## begin Supplied data
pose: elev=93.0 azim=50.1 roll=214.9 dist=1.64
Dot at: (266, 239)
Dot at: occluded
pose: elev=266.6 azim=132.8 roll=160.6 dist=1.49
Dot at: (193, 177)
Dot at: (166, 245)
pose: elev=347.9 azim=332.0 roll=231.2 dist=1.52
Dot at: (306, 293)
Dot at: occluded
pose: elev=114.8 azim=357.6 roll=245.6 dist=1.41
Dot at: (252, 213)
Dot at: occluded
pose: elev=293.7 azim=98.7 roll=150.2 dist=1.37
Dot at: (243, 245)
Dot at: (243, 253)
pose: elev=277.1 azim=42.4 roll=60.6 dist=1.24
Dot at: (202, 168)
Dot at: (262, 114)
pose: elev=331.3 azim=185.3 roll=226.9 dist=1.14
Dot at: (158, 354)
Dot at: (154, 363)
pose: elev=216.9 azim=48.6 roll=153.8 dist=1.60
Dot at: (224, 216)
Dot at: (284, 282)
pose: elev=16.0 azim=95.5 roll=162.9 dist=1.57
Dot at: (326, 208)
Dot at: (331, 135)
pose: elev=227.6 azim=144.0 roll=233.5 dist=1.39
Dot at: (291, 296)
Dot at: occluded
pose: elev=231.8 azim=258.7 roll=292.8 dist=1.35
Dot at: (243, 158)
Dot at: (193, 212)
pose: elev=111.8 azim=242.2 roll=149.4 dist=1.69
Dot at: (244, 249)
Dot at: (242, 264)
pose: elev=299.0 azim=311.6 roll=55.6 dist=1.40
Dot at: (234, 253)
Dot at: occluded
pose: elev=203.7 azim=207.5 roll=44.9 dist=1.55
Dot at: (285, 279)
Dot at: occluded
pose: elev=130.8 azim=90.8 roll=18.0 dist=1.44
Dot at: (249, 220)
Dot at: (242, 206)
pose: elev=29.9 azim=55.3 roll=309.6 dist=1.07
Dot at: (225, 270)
## end Supplied data
> Short problem:
Rewrite the records as a Markdown table with the columns "Number" and "Record line," covering only the lines from the one containing "pose: elev=216.9 azim=48.6" through the end of the records, inclusive. Leave out any blank lines.

> Output:
| Number | Record line |
|---|---|
| 1 | pose: elev=216.9 azim=48.6 roll=153.8 dist=1.60 |
| 2 | Dot at: (224, 216) |
| 3 | Dot at: (284, 282) |
| 4 | pose: elev=16.0 azim=95.5 roll=162.9 dist=1.57 |
| 5 | Dot at: (326, 208) |
| 6 | Dot at: (331, 135) |
| 7 | pose: elev=227.6 azim=144.0 roll=233.5 dist=1.39 |
| 8 | Dot at: (291, 296) |
| 9 | Dot at: occluded |
| 10 | pose: elev=231.8 azim=258.7 roll=292.8 dist=1.35 |
| 11 | Dot at: (243, 158) |
| 12 | Dot at: (193, 212) |
| 13 | pose: elev=111.8 azim=242.2 roll=149.4 dist=1.69 |
| 14 | Dot at: (244, 249) |
| 15 | Dot at: (242, 264) |
| 16 | pose: elev=299.0 azim=311.6 roll=55.6 dist=1.40 |
| 17 | Dot at: (234, 253) |
| 18 | Dot at: occluded |
| 19 | pose: elev=203.7 azim=207.5 roll=44.9 dist=1.55 |
| 20 | Dot at: (285, 279) |
| 21 | Dot at: occluded |
| 22 | pose: elev=130.8 azim=90.8 roll=18.0 dist=1.44 |
| 23 | Dot at: (249, 220) |
| 24 | Dot at: (242, 206) |
| 25 | pose: elev=29.9 azim=55.3 roll=309.6 dist=1.07 |
| 26 | Dot at: (225, 270) |